Anis Ben Jemaa rappelle que ce sont «toutes les activités qui tournent au ralenti ou sont à l’arrêt: les Tunisiens n’achètent plus de voitures, aussi, et ne dépensent plus que pour l’alimentation, et, peut-être un peu, pour se distraire». Ce jeune promoteur pense même que le nombre de logements invendus est supérieur à 35.000. Et il impute l’augmentation de ce stock à l’arrivée sur le marché de ce qu’il appelle «les intrus» -agriculteurs, industriels, médecins, etc., qui «ont commencé», il y a quelques années, à investir dans ce secteur.
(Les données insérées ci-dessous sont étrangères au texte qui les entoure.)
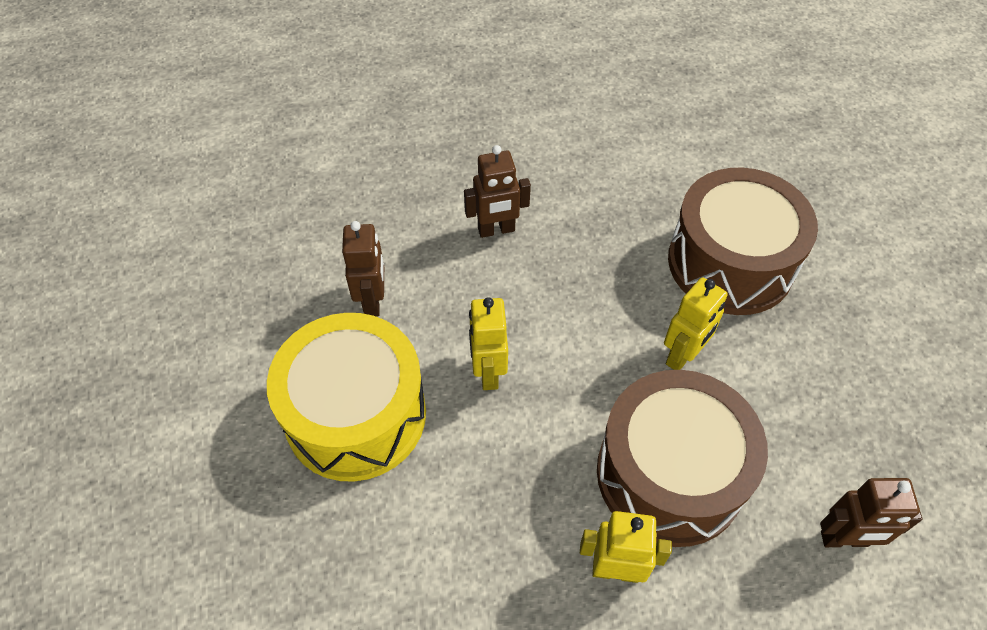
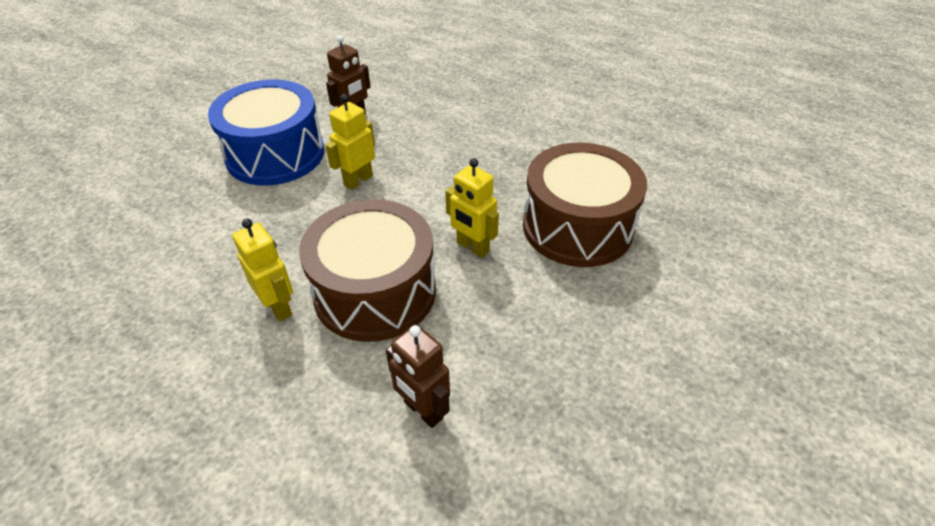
camera: 45 degrees right, 10 degrees down
(356, 415) = (275, 154): yellow drum -> blue drum
(496, 230) = (459, 127): brown robot -> none
(682, 356) = (472, 247): yellow robot -> yellow robot turned 45 degrees clockwise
«A un moment donné, on ne comptait en Tunisie que 10 promoteurs immobiliers pour 9 millions d’habitants. Aujourd’hui on en a 2.000 pour 11 millions de Tunisiens. Ce n’est pas normal qu’on donne des agréments avec autant de facilité». Et s’il y a aujourd’hui des chantiers à l’arrêt, ce promoteur pense qu’il s’agit justement de ceux des intrus ou de promoteurs qui «ont une dizaine de chantiers en même temps et sont confrontés à la pénurie de maçons dont une bonne partie est partie en Libye».
Bien qu’il ne croie pas que le stock de logements invendus ait atteint les 35.000 unités, Faouzi Ayadi de bourseimmo.com.tn constate que les promoteurs immobiliers et les autres opérateurs de ce secteur, notamment les agences immobilières, sont «depuis janvier en chômage technique».
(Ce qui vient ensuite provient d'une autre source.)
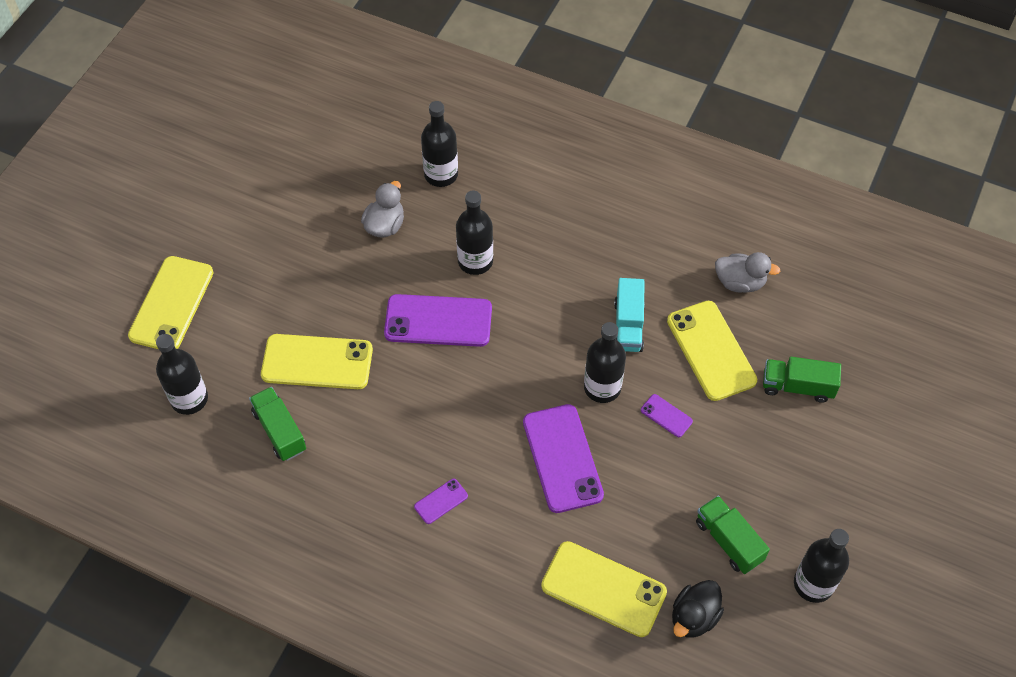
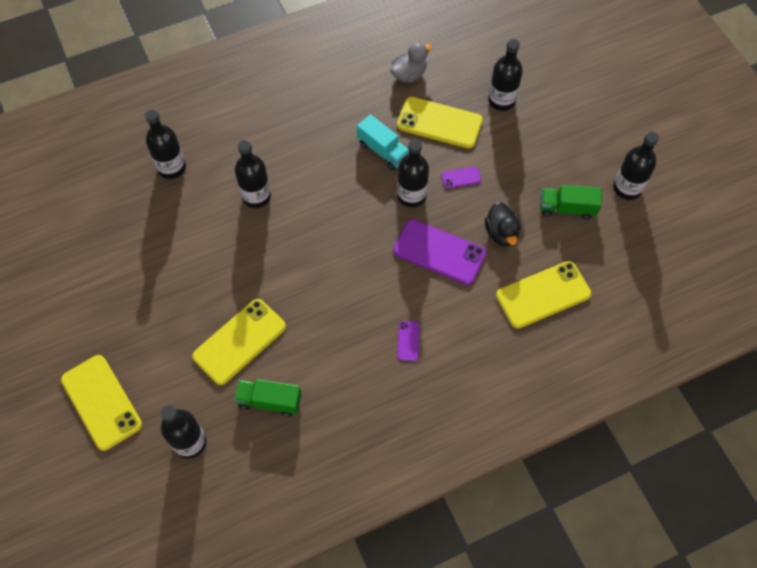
camera: 50 degrees left, 5 degrees up
(385, 225) = (176, 227): grey duck -> none
(438, 321) = (279, 249): purple phone -> none
(694, 617) = (599, 262): black duck -> black duck (501, 233)
(797, 386) = (501, 100): green truck -> black bottle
Même son de cloche chez Abderrazak Ben Mahmoud, doyen du secteur qui, sans contester le chiffre avancé par Hamadi Lahmar concernant les logements invendus, voudrait que les promoteurs évitent de crier cette vérité sur les toits, «car tous les secteurs sont en difficulté et tout le monde a peur». Et puis, observe-t-il, «la question des invendus n’est pas nouvelle» et la mévente ne touche pas toutes les catégories.
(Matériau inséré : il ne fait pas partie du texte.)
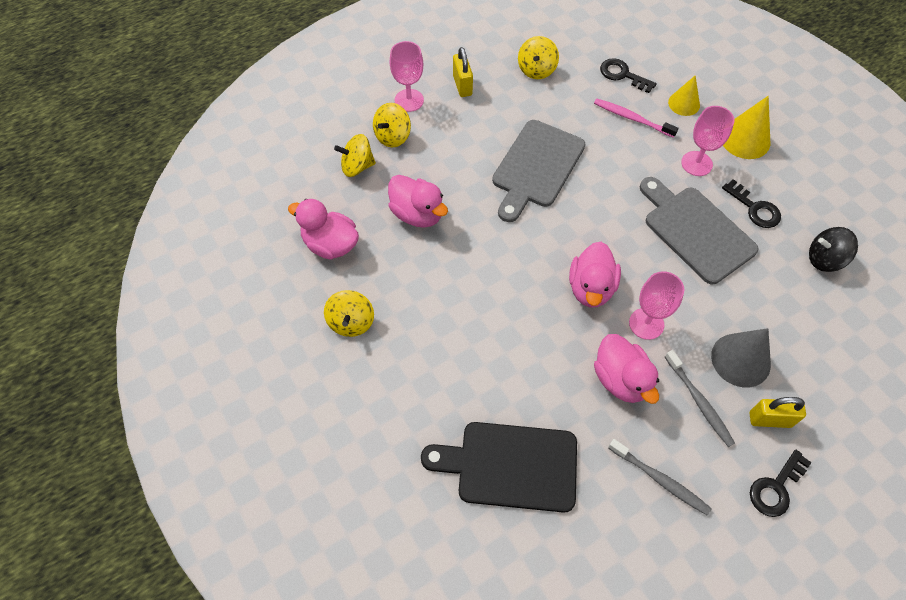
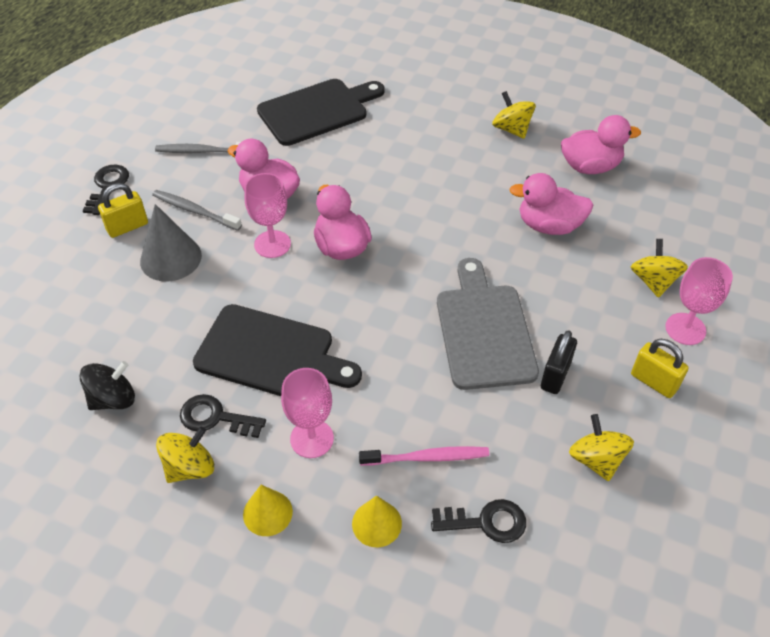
camera: 145 degrees right, 10 degrees down
(357, 166) = (648, 235): yellow spinning top -> yellow spinning top (190, 467)
(516, 118) = (555, 375): none -> black padlock
(695, 231) = (271, 354): grey cutting board -> black cutting board
(745, 139) = (267, 513): yellow cone -> yellow cone, size x0.65

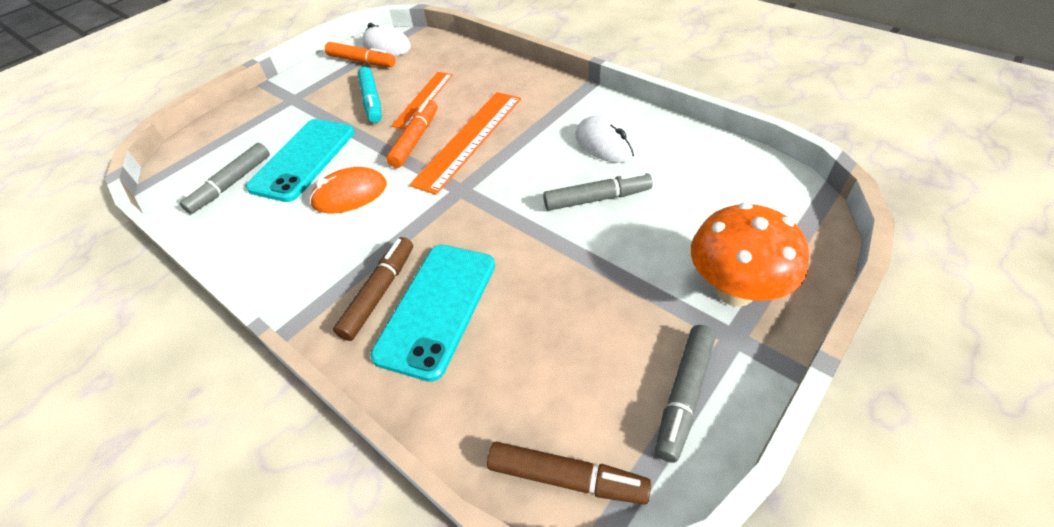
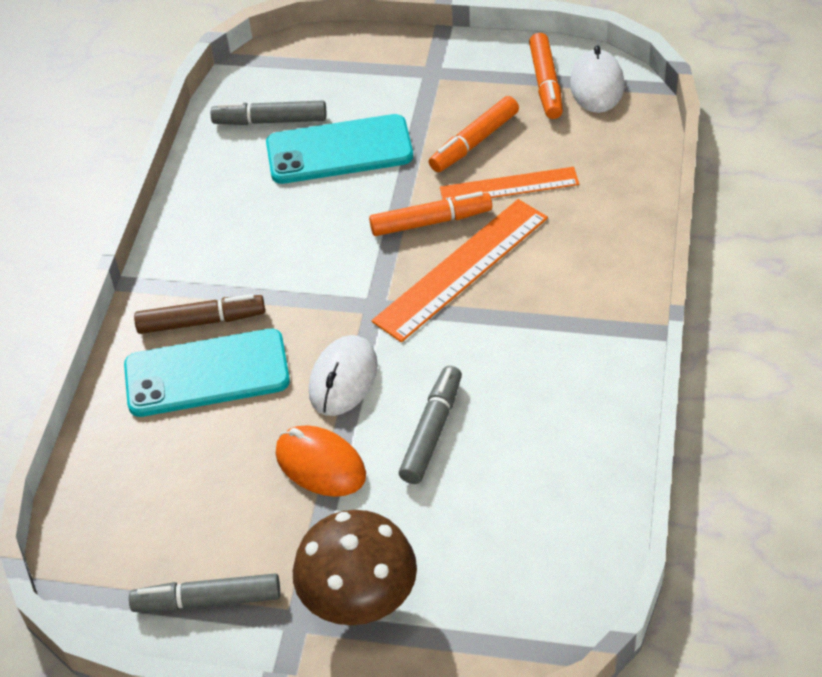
camera: 60 degrees right, 0 degrees up
(350, 194) = (311, 221): orange mouse -> orange mouse (320, 464)
(372, 101) = (474, 142): turquoise marker -> orange marker
(469, 139) = (462, 269): orange ruler -> orange ruler turned 45 degrees counterclockwise
(566, 477) = (88, 546): brown marker -> none
(597, 198) = (432, 431): grey marker -> grey marker turned 120 degrees counterclockwise
(605, 144) = (537, 399): white mouse -> white mouse (343, 379)
(734, 290) = (360, 603): orange mushroom -> brown mushroom

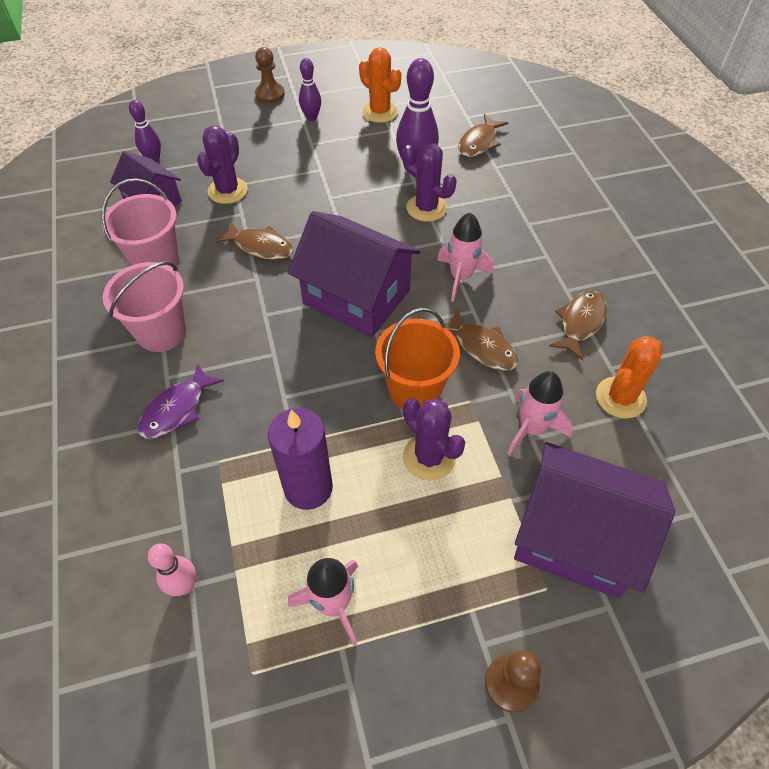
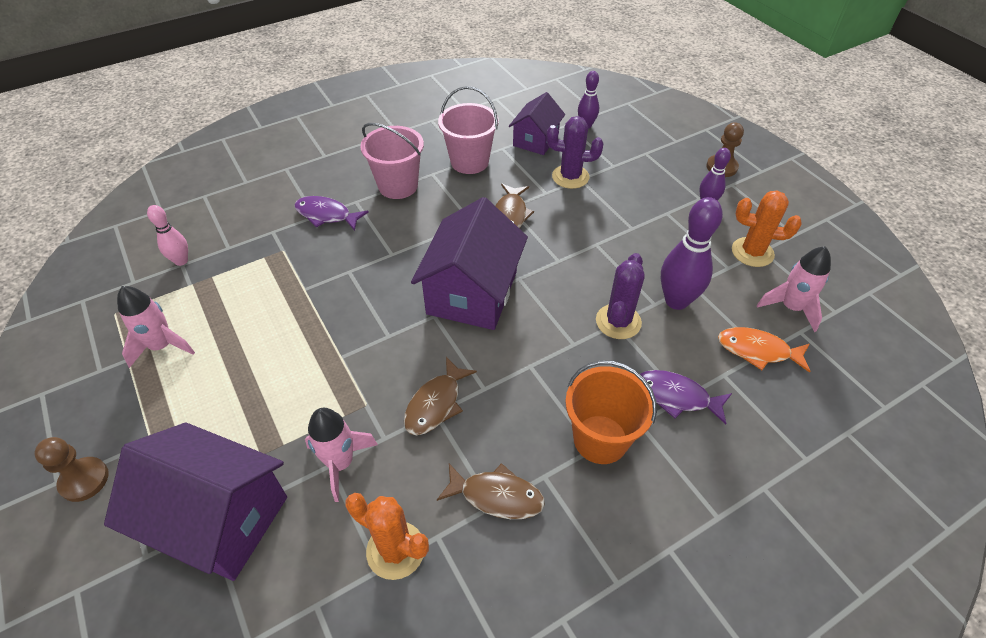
camera: 75 degrees right, 5 degrees down
(308, 488) = (262, 307): purple candle -> none
(380, 112) = (752, 252): orange cactus -> orange cactus turned 75 degrees clockwise
(414, 390) = (371, 358): orange bucket -> orange bucket (600, 439)
(429, 457) = (299, 383): purple cactus -> none
(461, 277) = (527, 369): pink rocket -> pink rocket (791, 307)
(479, 143) = (758, 351): brown fish -> orange fish
(510, 197) = (676, 397): none -> purple fish
(575, 537) = (219, 518): purple house -> purple house turned 75 degrees counterclockwise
S’il concède que dans le haut de gamme, où les prix vont «de 300.000 à 500.000 dinars, on ne peut pas vendre facilement», le doyen des promoteurs immobiliers en Tunisie affirme qu’«il n’y a pas de problème de vente des logements économiques».
Ce qui ne l’empêche pas de révéler que «les banques ont peur» et que certaines d’entre elles «ont suspendu leurs préfinancements».